Starwarer is inferring too much from the other player's hesitation, I think. You know what I do if I don't fully understand a situation? I hesitate. (Then I usually ask for clarification, but only if in that intervening moment to think about things I don't come to a conclusion about what I believe the other player meant.)
Secondly, a die on the table is free information, but it's a lesser authority than what the player who put it there SAID he meant. This is why we don't use dice for life counters at competitive events.
I would first investigate the player communication violation. 'Draw a card' sounds like the imperative to me, because in English when we omit the subject, that implies 'you.' This sounds pretty similar to "Esper Charm targetting myself." In that case, since the Jace player said "[you] draw" and ticked the die down, then he puts a card back OR we tick the die up to 5. One of those two actions will put the game state into sync with what he communicated.

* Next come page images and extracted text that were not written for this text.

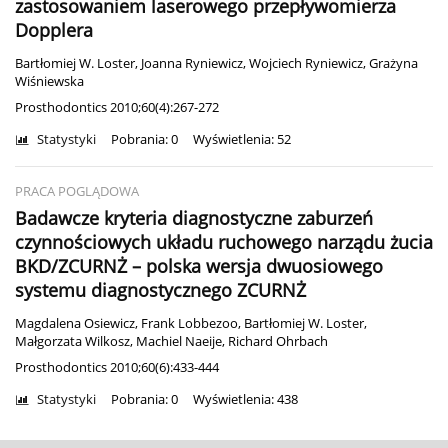
zastosowaniem laserowego przepływomierza
Dopplera
Bartłomiej W. Loster
,
Joanna Ryniewicz
,
Wojciech Ryniewicz
,
Grażyna
Wiśniewska
Prosthodontics 2010;60(4):267-272
Statystyki
Pobrania: 0
Wyświetlenia: 52
PRACA POGLĄDOWA
Badawcze kryteria diagnostyczne zaburzeń
czynnościowych układu ruchowego narządu żucia
BKD/ZCURNŻ – polska wersja dwuosiowego
systemu diagnostycznego ZCURNŻ
Magdalena Osiewicz
,
Frank Lobbezoo
,
Bartłomiej W. Loster
,
Małgorzata Wilkosz
,
Machiel Naeije
,
Richard Ohrbach
Prosthodontics 2010;60(6):433-444
Statystyki
Pobrania: 0
Wyświetlenia: 438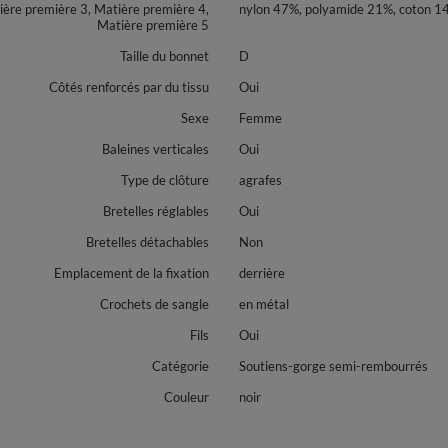
ière première 3, Matière première 4,
nylon 47%, polyamide 21%, coton 1
Matière première 5
Taille du bonnet
D
Côtés renforcés par du tissu
Oui
Sexe
Femme
Baleines verticales
Oui
Type de clôture
agrafes
Bretelles réglables
Oui
Bretelles détachables
Non
Emplacement de la fixation
derrière
Crochets de sangle
en métal
Fils
Oui
Catégorie
Soutiens-gorge semi-rembourrés
Couleur
noir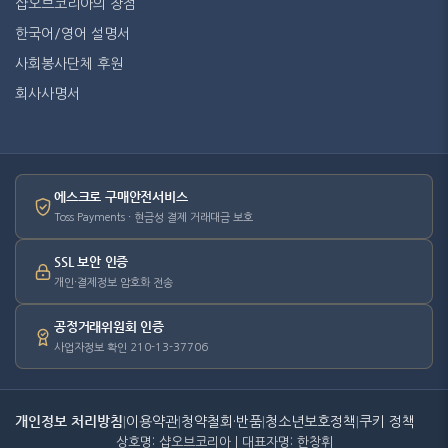
샵오브코리아의 장점
한국어/영어 설명서
사회봉사단체 후원
회사사명서
에스크로 구매안전서비스
Toss Payments · 현금성 결제 거래대금 보호
SSL 보안 인증
개인·결제정보 암호화 전송
공정거래위원회 인증
사업자정보 확인 210-13-37706
개인정보 처리방침
|
이용약관
|
청약철회·반품
|
청소년보호정책
|
쿠키 정책
상호명: 샵오브코리아 | 대표자명: 한창휘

I think the second would be more agreeable, but the first is probably more consistent.
GRV to the Jace player's opponent, put a card back. Advise to the Jace player to be a little more clear to help avoid these situations, and his opponent to clarify before proceeding in the future.
The two different draw abilities on Jace allow for some unfortunate ambiguity. Small details could have been included to avoid the problem altogether. Simply adjusting a die is subtle.

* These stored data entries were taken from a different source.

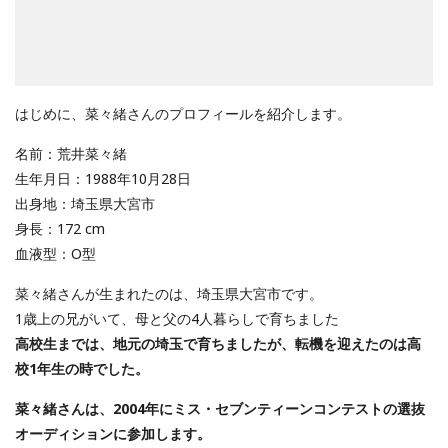
はじめに、菜々緒さんのプロフィールを紹介します。
名前：荒井菜々緒
生年月日：1988年10月28日
出身地：埼玉県大宮市
身長：172 cm
血液型：O型
菜々緒さんが生まれたのは、埼玉県大宮市です。
1歳上の兄がいて、母と父の4人暮らしで育ちました
高校生までは、地元の埼玉で育ちましたが、転機を迎えたのは高
校1年生の時でした。
菜々緒さんは、2004年にミス・セブンティーンコンテストの選抜
オーディションに参加します。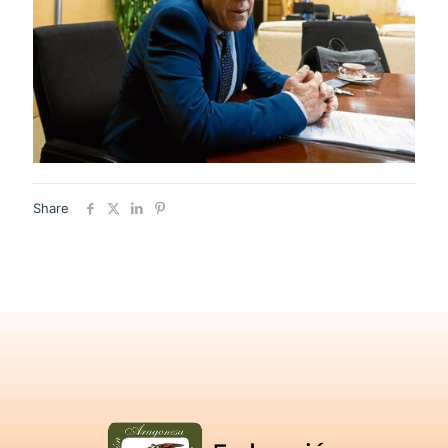
Share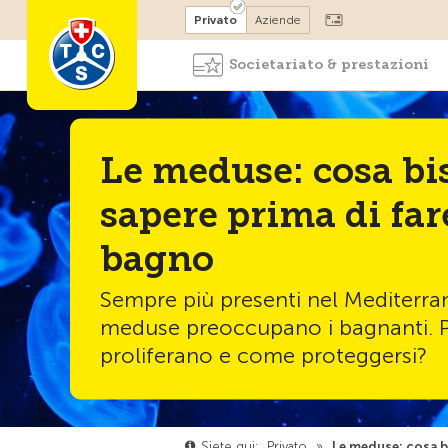
Diventare socio
Privato
Aziende
Societariato & prestazioni
Le meduse: cosa b
sapere prima di fare
bagno
Sempre più presenti nel Mediterran
meduse preoccupano i bagnanti. 
proliferano e come proteggersi?
Siete qui:
Privato
»
Le meduse: cosa b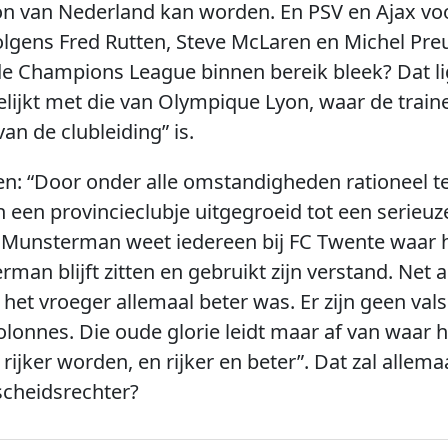
n van Nederland kan worden. En PSV en Ajax voo
lgens Fred Rutten, Steve McLaren en Michel Pre
 de Champions League binnen bereik bleek? Dat li
rgelijkt met die van Olympique Lyon, waar de trai
an de clubleiding” is.
n: “Door onder alle omstandigheden rationeel te
n een provincieclubje uitgegroeid tot een serieuz
p Munsterman weet iedereen bij FC Twente waar h
n blijft zitten en gebruikt zijn verstand. Net al
het vroeger allemaal beter was. Er zijn geen va
 colonnes. Die oude glorie leidt maar af van wa
 rijker worden, en rijker en beter”. Dat zal allema
scheidsrechter?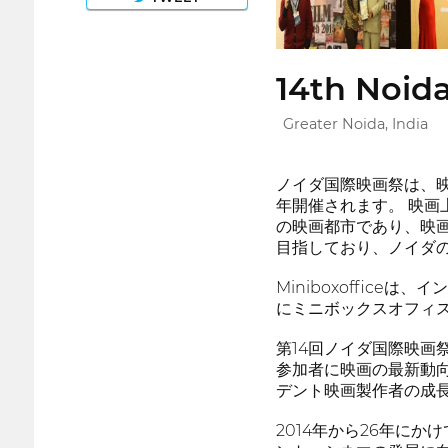
14th Noida
Greater Noida, India
ノイダ国際映画祭は、
年開催されます。 映
の映画都市であり、映
目指しており、ノイダ
Miniboxoffic
にミニボックスオフィ
第14回ノイダ国際映画
参加者に映画の最新動
デント映画製作者の成
2014年から26年にか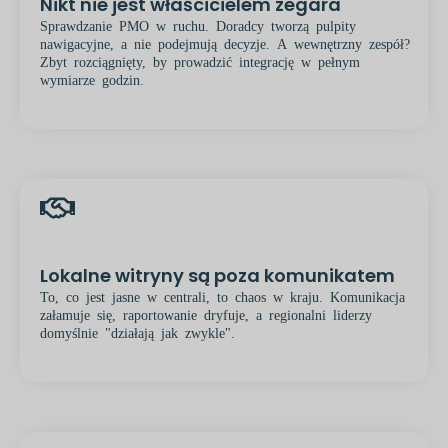
Nikt nie jest właścicielem zegara
Sprawdzanie PMO w ruchu. Doradcy tworzą pulpity
nawigacyjne, a nie podejmują decyzje. A wewnętrzny zespół?
Zbyt rozciągnięty, by prowadzić integrację w pełnym
wymiarze godzin.
Lokalne witryny są poza komunikatem
To, co jest jasne w centrali, to chaos w kraju. Komunikacja
załamuje się, raportowanie dryfuje, a regionalni liderzy
domyślnie "działają jak zwykle".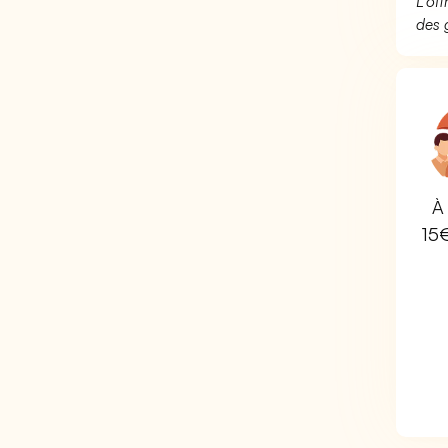
L’of
des 
À 
15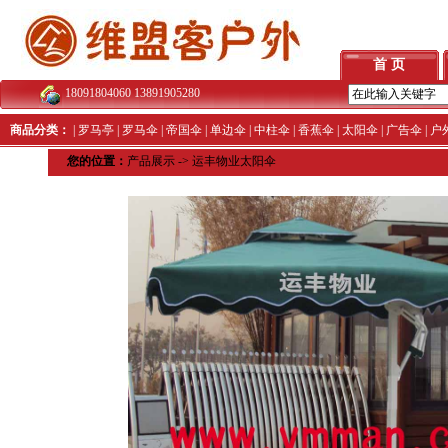
首 页
18091804060 13891905280
商品分类：
|
罗马亭
|
罗马伞
|
帝国伞
|
单边伞
|
中柱伞
|
香蕉伞
|
太阳伞
|
广告伞
|
户
您的位置：
产品展示
->
运丰物业太阳伞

Best suggestions for players to help avoid these cases :
* Jace player could have stated "I draw?" or more clearly, "Jace's -1 on me?"
* The opponent could have double checked the die, or clarified with his opponent which ability was utilized.
First thing I want to point out that no one else has really touched upon is the REL of the event. This is a GP people, these people should damn well know what they are doing. So this would be operating under PRO REL I'd be assuming.
First thing I see is a communication issue. The rolling down of the die from 3 to 2 is a clear selection of the -1 ability. The supporting statement and I quote of "draw a card" is highly ambiguous. Does it mean AP draws or OP draws. From my experiences on the OP side of a similar activation, as a player I must make sure all players are aware of the game state and the targeting choices. AP should have specified target and when he did not, OP should have required specification before resolution. (I play Vintage, I'm finicky about timing/specifications/responses because there are so many ways to interfere with things up more so than in any other format).
In an ideal world, I would want to take both players aside individually to determine what they thought was happening. My strategy here would be to rule out a PCV. However this IS a PRO REL event, Starwarer's first paragraph pretty much said it. I would be slapping a game loss on OP but I would also be placing a warning on AP for PCV about not being clear. As if i recall correctly, a player receiving multiple warnings for the same offense then can have them upgraded to a game loss.
I'll say it again. It's a GP, it's not your local FNM, there are arsehole players out there. The IPG is designed to provide a consistent guideline on this sort of thing. There is also a reason why there are various grades of REL. PRO REL means exactly that, serious prizes, serious event, if you are here then you should know how to play, play clearly AND know how to watch your opponent and when to call judge.
Day 1 of a GP is actually run at Competitive REL, Day 2 is Professional.
I don't necessarily disagree with your thoughts, I just thought I would point this out 🙂
Touché, I was operating there under the understanding that GP & PT titled events were all run at the PRO REL for the entire event unless stated otherwise in the pre-event announcements.